Tanya had watched Ernest go through this work in the rehearsal multiple times, and she still loved it as if hearing it for the first time. Ernest had been studying the tone poems of Sibelius for his dissertation. Secretly in her spare time, Tanya had listened through all the Sibelius tone poems, trying to grasp the emotionality, and thus understand Ernest's heart. As Tanya watched the backstage TV projection of the hall, she tried to go into his mind, into what he was thinking at any given moment.
"He has a wild heart, he is a journeyer... will he ever find home? Yes... I will give it to him... he's a romantic, an idealist, he want's everything to be set right... I will do that for him too... he is a loner, and feels no one can relate to him... that loneliness too, I will penetrate..."

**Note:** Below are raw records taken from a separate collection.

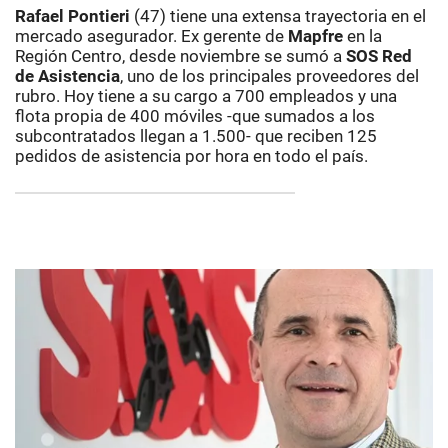
Rafael Pontieri
(47) tiene una extensa trayectoria en el
mercado asegurador. Ex gerente de
Mapfre
en la
Región Centro, desde noviembre se sumó a
SOS Red
de Asistencia
, uno de los principales proveedores del
rubro. Hoy tiene a su cargo a 700 empleados y una
flota propia de 400 móviles -que sumados a los
subcontratados llegan a 1.500- que reciben 125
pedidos de asistencia por hora en todo el país.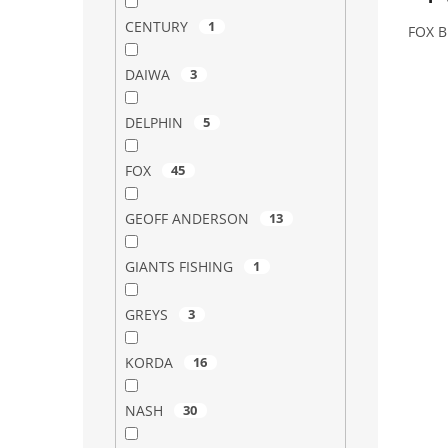
CENTURY
1
FOX B
DAIWA
3
DELPHIN
5
FOX
45
GEOFF ANDERSON
13
GIANTS FISHING
1
GREYS
3
KORDA
16
NASH
30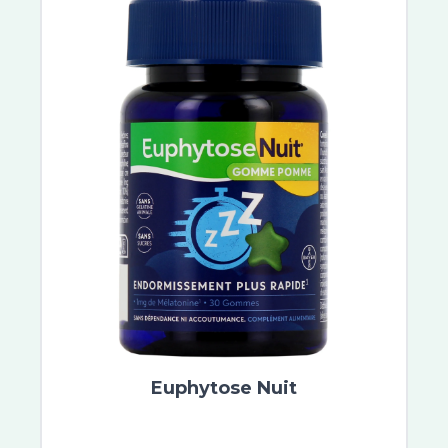
Vinoperfect
Eucerin Anti-Pigment
Aquasource
Créaline
Hyaluron-Filler
Oxygen-Glow
Time-Filler
Prodigieuse Boost
Néovadiol
Hydrabio
Vinoclean
Saint-Gervais Mont Blanc
Argiletz
VinoHydra
DermoPure
Euphytose Nuit
Biotherm Blue Therapy
Resveratrol Lift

Tanya pondered these thoughts deeply, the whole fifteen minutes. When Ernest's piece was done and there was applause, he began walking off stage. Tanya jumped up from her seat, and briskly escaped his view when he came backstage. He immediately went back into the seats, to watch the remaining performances.

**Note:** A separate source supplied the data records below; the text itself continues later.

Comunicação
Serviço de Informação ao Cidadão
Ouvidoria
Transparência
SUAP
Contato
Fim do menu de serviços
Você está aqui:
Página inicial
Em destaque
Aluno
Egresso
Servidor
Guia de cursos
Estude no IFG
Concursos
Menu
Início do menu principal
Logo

"Should I stay, or should I go?" Tanya thought rapidly. She only had a moment to think.
"Stay," she resolved. She went around the other side of the backstage area, and watched the following performance from there. It was a Master's student doing a serenade for orchestra.
Through the crack in the door of stage-left, Tanya looked around until she could see Ernest. He was sitting alone, and he seemed incredibly unhappy.
"Was he displeased with his performance? He had no right to be!" Tanya thought. "I will change that for him too..."
Tanya waited on this side until the piece was over. She expected Ernest to come backstage after, which he did, but he didn't see her. Instead, he walked down the steps, and into the inner hallways. Tanya followed him quietly, taking off her stilettos which were so loud on the floor.
No one was around. Everyone was in the seats to watch, or huddled by the backstage TV. Tanya sensed an opportunity.
Ahead of Tanya, she saw Ernest enter the orchestral room. There were two sets of double doors, the inner one having a small window for viewing. She approached the double-doors, and watched him start to pace inside while she stood in the inside corridor. He was unaware that she was there.
"What's he doing?" she wondered.
The chairs, instrument cases and stands had all been pushed to the sides of the room, leaving an empty space in the center of the room. This is where Ernest was pacing. He seemed very emotionally distressed, walking very quickly, and seemed to be muttering to himself. He took his baton, and started scrutinizing it, but in a glazed-over fashion. He sat down on a chair finally on the side of the room, and put his face in his hands.
Tanya watched him with awe and compassion. She could only love him more than ever in this moment. In the overhead speaker, a romantic, pleading melody floated was coming from the concert hall.
Time stood still, and all the world beckoned her forward.
Consumed with her own emotion and excitement, she opened the inner door.